Nvidia is reportedly planning its own open source OpenClaw competitor
4 hour ago / Read about 7 minute
Source:ArsTechnica
GPU maker courts corporate partners for NemoClaw ahead of annual conference.


Credit: SAM YEH/AFP via Getty Images

Chipmaker Nvidia is preparing to launch its own open source AI agent platform to compete with the likes of OpenClaw, according to a recent Wired report.

The magazine cites “people familiar with the company’s plans” in reporting that Nvidia has been pitching the platform, which it is calling NemoClaw, to various corporate partners ahead of its annual developer conference next week. Salesforce, Cisco, Google, Adobe, and CrowdStrike are among the companies said to be in talks for those partnerships, though it’s unclear what specific benefits those companies would receive for their association with the open source tool.

NemoClaw, as the somewhat awkward name suggests, would be a direct competitor of OpenClaw (previously known as Moltbot and Clawdbot), the system that attracted widespread attention in January for letting users direct “always-on” AI agents from their personal machines, using any number of underlying models. Last month, OpenAI hired OpenClaw creator Peter Steinberger “to drive the next generation of personal agents,” as founder Sam Altman put it, though the OpenClaw project will be run by an independent foundation with OpenAI’s support.

Earlier this month, Nvidia CEO Jensen Huang told CNBC that OpenClaw was “the most important software release probably ever.” And the sudden interest in OpenClaw has seemingly driven a run on Mac Mini hardware with unified memory that’s well-suited to running the tool.

Wired reports that Nvidia plans “security and privacy tools” for its own NemoClaw platform. That will seemingly be a necessary step in establishing confidence with corporate partners, given the widespread security issues that arise when users grant OpenClaw unfettered access to their data.

NemoClaw will reportedly run on machines without Nvidia’s own GPUs. But as the maker of the GPUs that power the vast majority of underlying AI models, Nvidia stands to benefit from increased adoption of tools like NemoClaw that allow AI agents to plug away at a project for hours or even days at a time.
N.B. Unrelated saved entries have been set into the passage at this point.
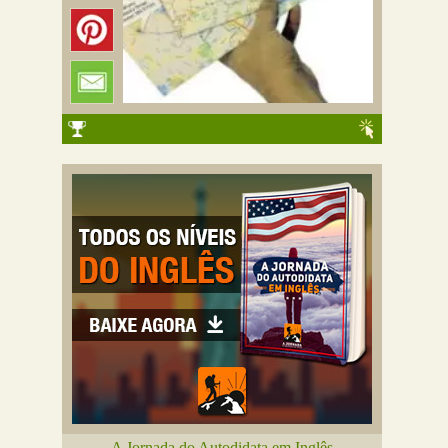
A Jornada do Autodidata em Inglês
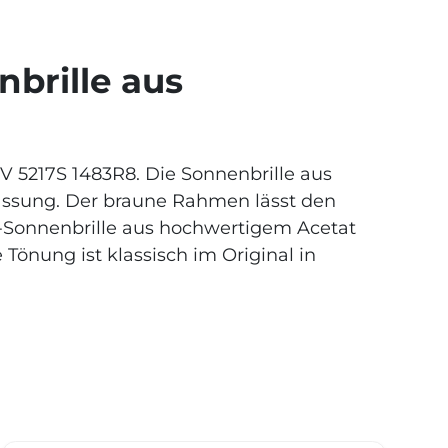
nbrille aus
V 5217S
1483R8. Die Sonnenbrille aus
Fassung. Der braune Rahmen lässt den
d-Sonnenbrille aus hochwertigem Acetat
Tönung ist klassisch im Original in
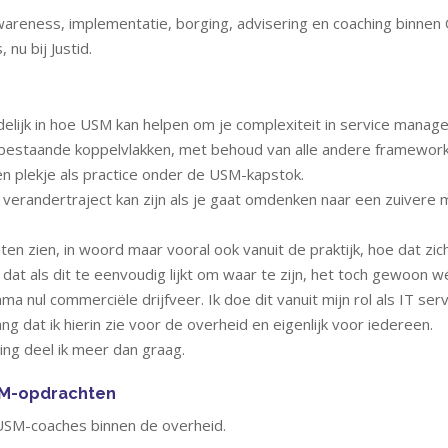
wareness, implementatie, borging, advisering en coaching binne
 nu bij Justid.
elijk in hoe USM kan helpen om je complexiteit in service manag
 bestaande koppelvlakken, met behoud van alle andere framework
een plekje als practice onder de USM-kapstok.
t verandertraject kan zijn als je gaat omdenken naar een zuivere
aten zien, in woord maar vooral ook vanuit de praktijk, hoe dat zi
 dat als dit te eenvoudig lijkt om waar te zijn, het toch gewoon wé
ma nul commerciële drijfveer. Ik doe dit vanuit mijn rol als IT se
ang dat ik hierin zie voor de overheid en eigenlijk voor iedereen.
ing deel ik meer dan graag.
SM-opdrachten
USM-coaches binnen de overheid.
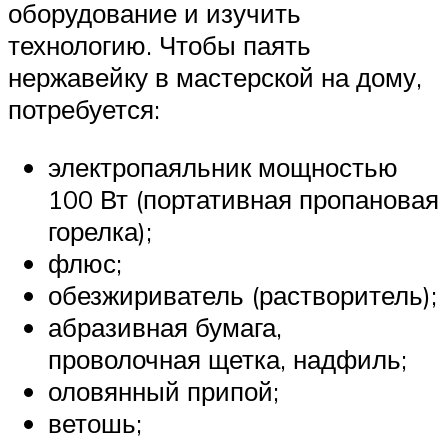
оборудование и изучить
технологию. Чтобы паять
нержавейку в мастерской на дому,
потребуется:
электропаяльник мощностью
100 Вт (портативная пропановая
горелка);
флюс;
обезжириватель (растворитель);
абразивная бумага,
проволочная щетка, надфиль;
оловянный припой;
ветошь;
With other companies developing chips and models that get around Nvidia’s control of the AI hardware market, the company’s close involvement with NemoClaw could also help it direct potential corporate AI partners toward its own hardware and services.

Nvidia reportedly recently halted production of its H200 AI chips intended for the Chinese market after China made moves to curb the imports in favor of locally manufactured chips.